*** Opening of COLLECTED DATA ***

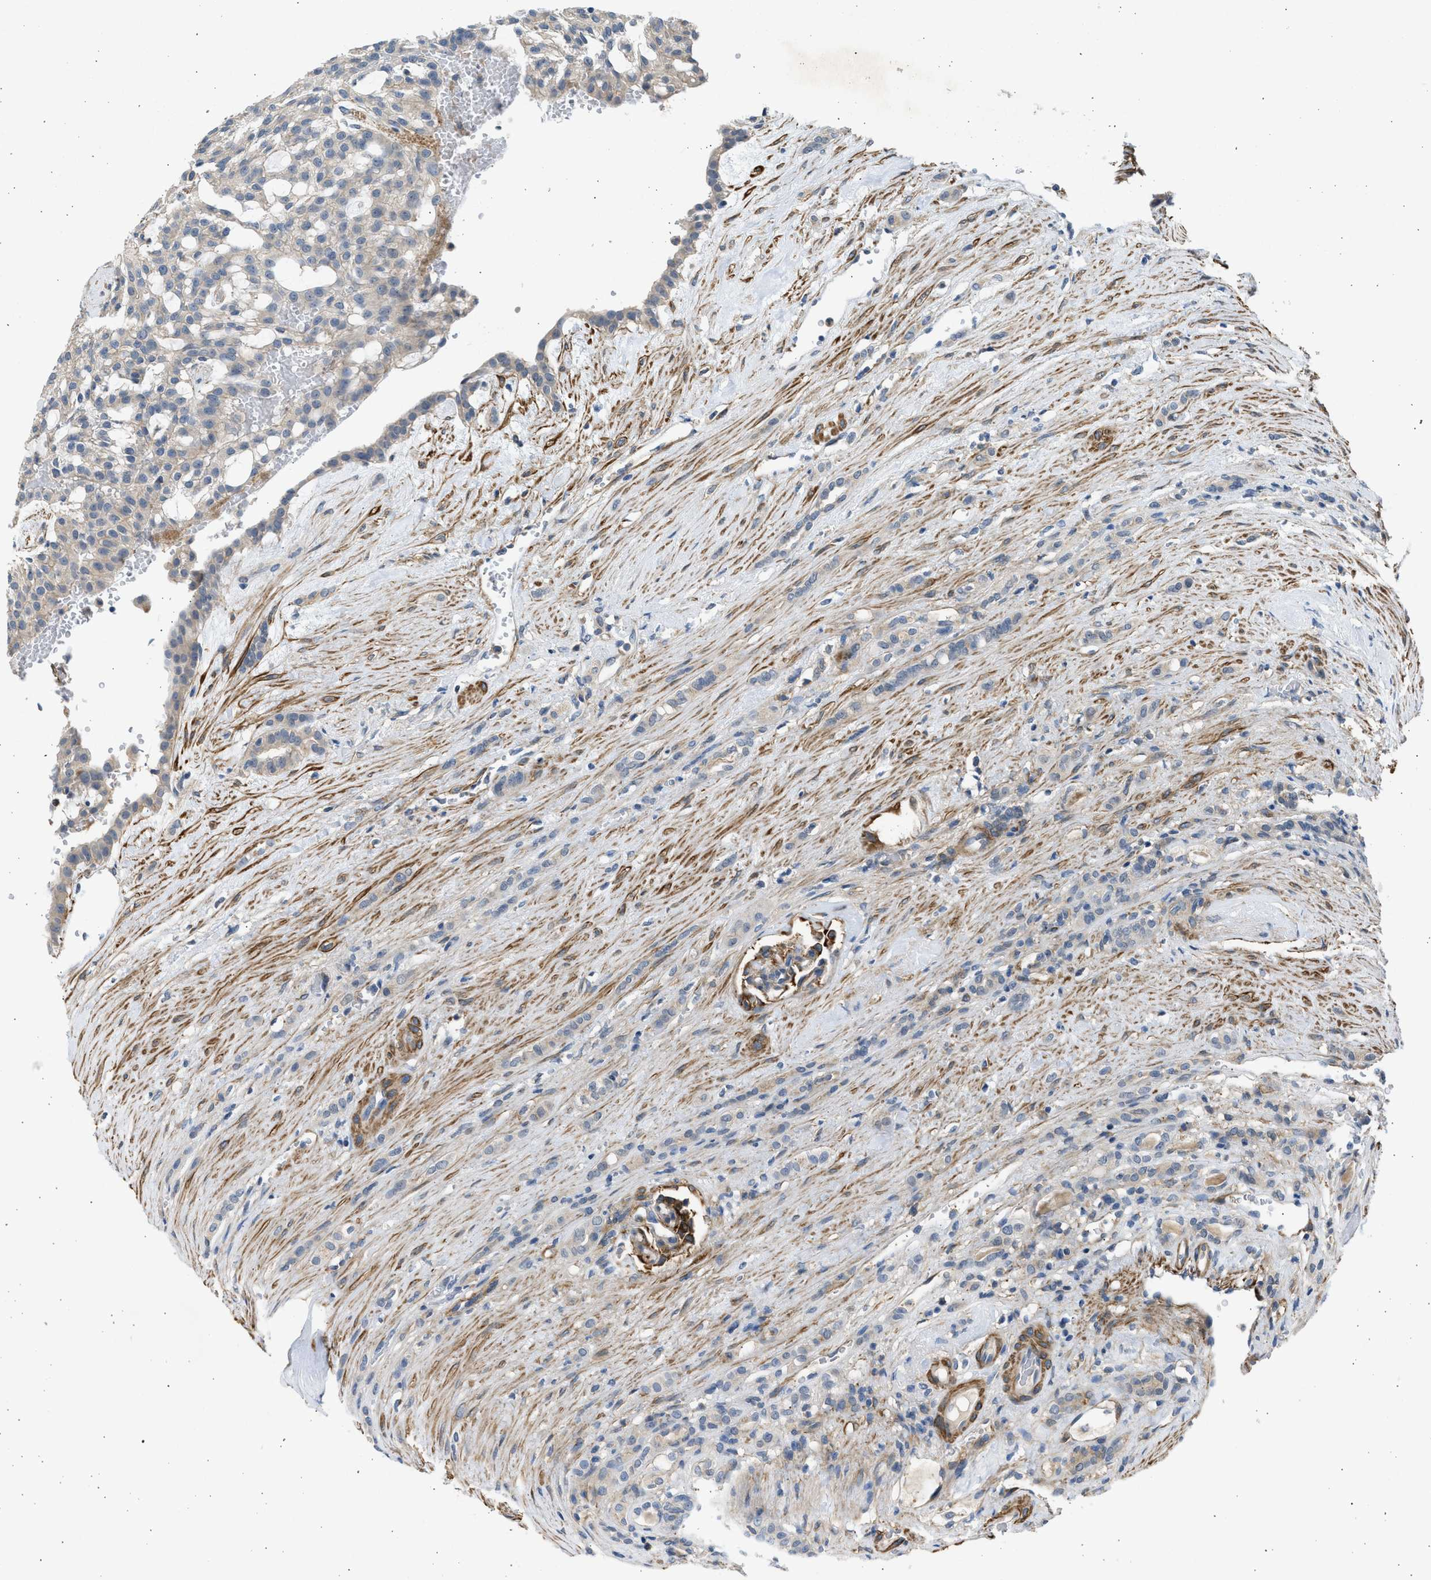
{"staining": {"intensity": "negative", "quantity": "none", "location": "none"}, "tissue": "renal cancer", "cell_type": "Tumor cells", "image_type": "cancer", "snomed": [{"axis": "morphology", "description": "Adenocarcinoma, NOS"}, {"axis": "topography", "description": "Kidney"}], "caption": "This is a photomicrograph of immunohistochemistry (IHC) staining of renal cancer, which shows no expression in tumor cells.", "gene": "PCNX3", "patient": {"sex": "male", "age": 63}}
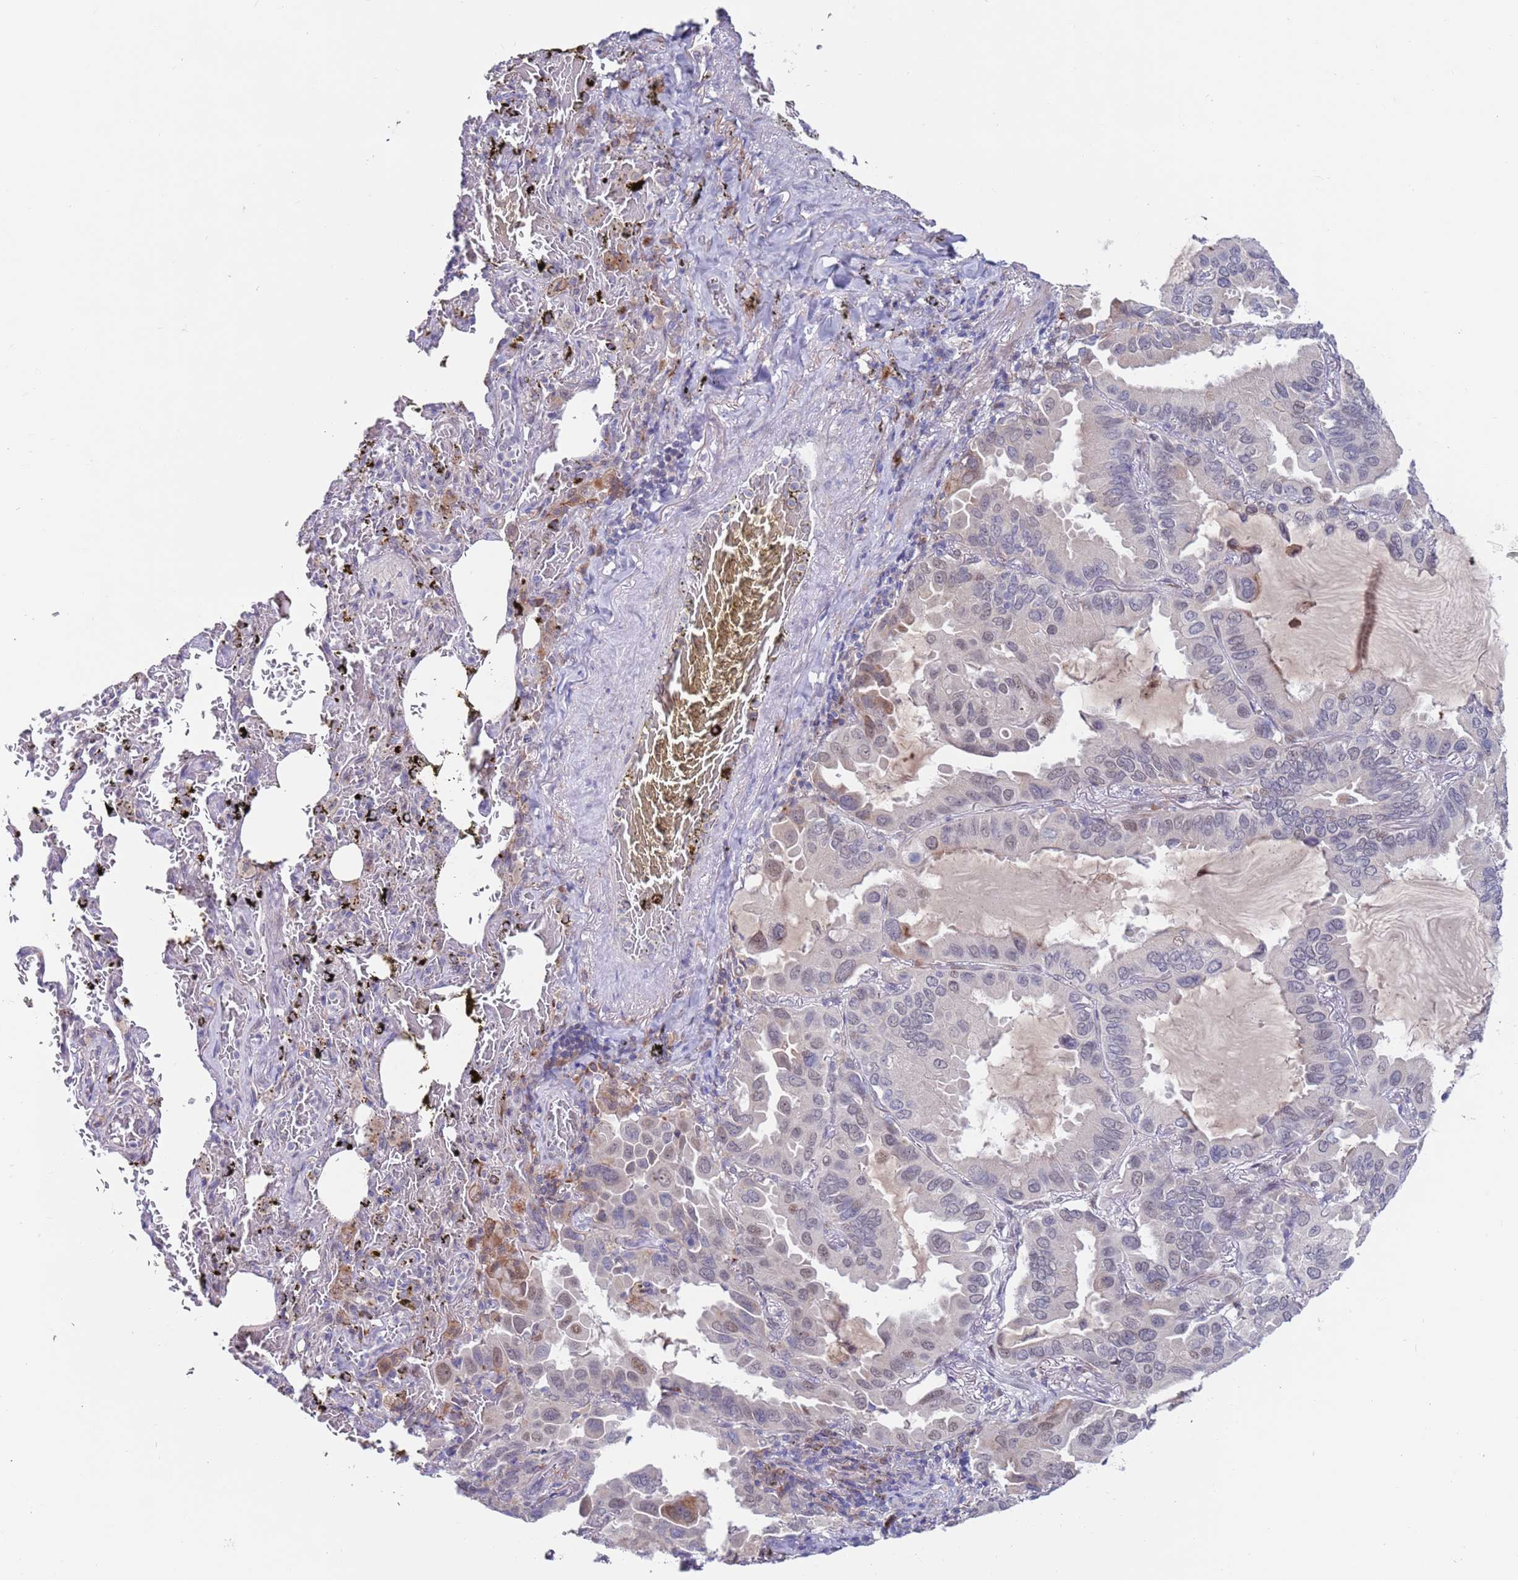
{"staining": {"intensity": "weak", "quantity": "<25%", "location": "nuclear"}, "tissue": "lung cancer", "cell_type": "Tumor cells", "image_type": "cancer", "snomed": [{"axis": "morphology", "description": "Adenocarcinoma, NOS"}, {"axis": "topography", "description": "Lung"}], "caption": "This is an immunohistochemistry micrograph of lung adenocarcinoma. There is no expression in tumor cells.", "gene": "FBXO27", "patient": {"sex": "male", "age": 64}}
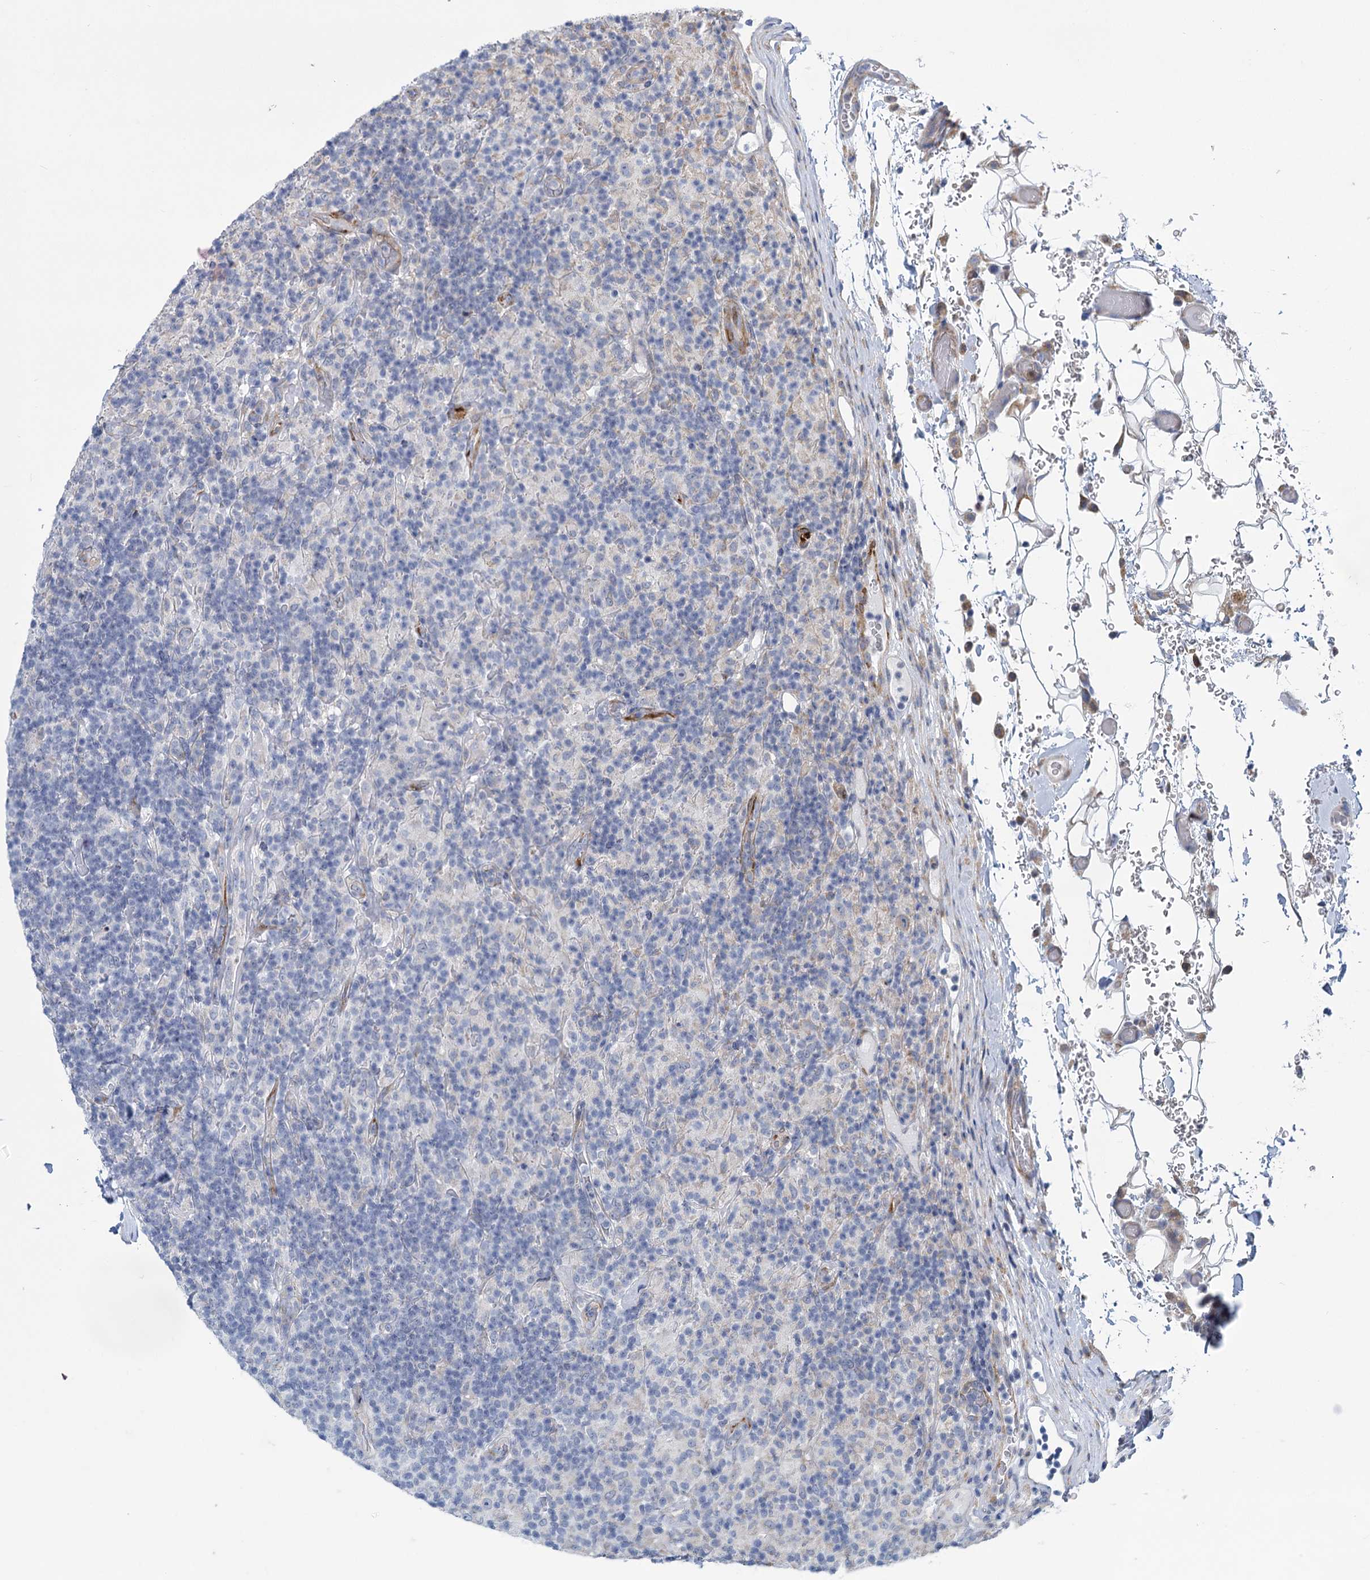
{"staining": {"intensity": "negative", "quantity": "none", "location": "none"}, "tissue": "lymphoma", "cell_type": "Tumor cells", "image_type": "cancer", "snomed": [{"axis": "morphology", "description": "Hodgkin's disease, NOS"}, {"axis": "topography", "description": "Lymph node"}], "caption": "Hodgkin's disease was stained to show a protein in brown. There is no significant expression in tumor cells. Nuclei are stained in blue.", "gene": "PRSS35", "patient": {"sex": "male", "age": 70}}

*** Close of COLLECTED DATA ***

**WHAT IS REQUIRED**
Extract every line of the data exactly; pictures stay out.

**YOUR SOLUTION**
{"staining": {"intensity": "negative", "quantity": "none", "location": "none"}, "tissue": "renal cancer", "cell_type": "Tumor cells", "image_type": "cancer", "snomed": [{"axis": "morphology", "description": "Adenocarcinoma, NOS"}, {"axis": "topography", "description": "Kidney"}], "caption": "This is a photomicrograph of immunohistochemistry (IHC) staining of renal cancer, which shows no expression in tumor cells.", "gene": "PCNX3", "patient": {"sex": "male", "age": 63}}
{"staining": {"intensity": "weak", "quantity": "<25%", "location": "nuclear"}, "tissue": "lung cancer", "cell_type": "Tumor cells", "image_type": "cancer", "snomed": [{"axis": "morphology", "description": "Adenocarcinoma, NOS"}, {"axis": "topography", "description": "Lung"}], "caption": "This is an immunohistochemistry micrograph of lung adenocarcinoma. There is no expression in tumor cells.", "gene": "FBXO27", "patient": {"sex": "male", "age": 64}}
{"staining": {"intensity": "negative", "quantity": "none", "location": "none"}, "tissue": "lymphoma", "cell_type": "Tumor cells", "image_type": "cancer", "snomed": [{"axis": "morphology", "description": "Hodgkin's disease, NOS"}, {"axis": "topography", "description": "Lymph node"}], "caption": "Hodgkin's disease was stained to show a protein in brown. There is no significant expression in tumor cells. Nuclei are stained in blue.", "gene": "PRSS35", "patient": {"sex": "male", "age": 70}}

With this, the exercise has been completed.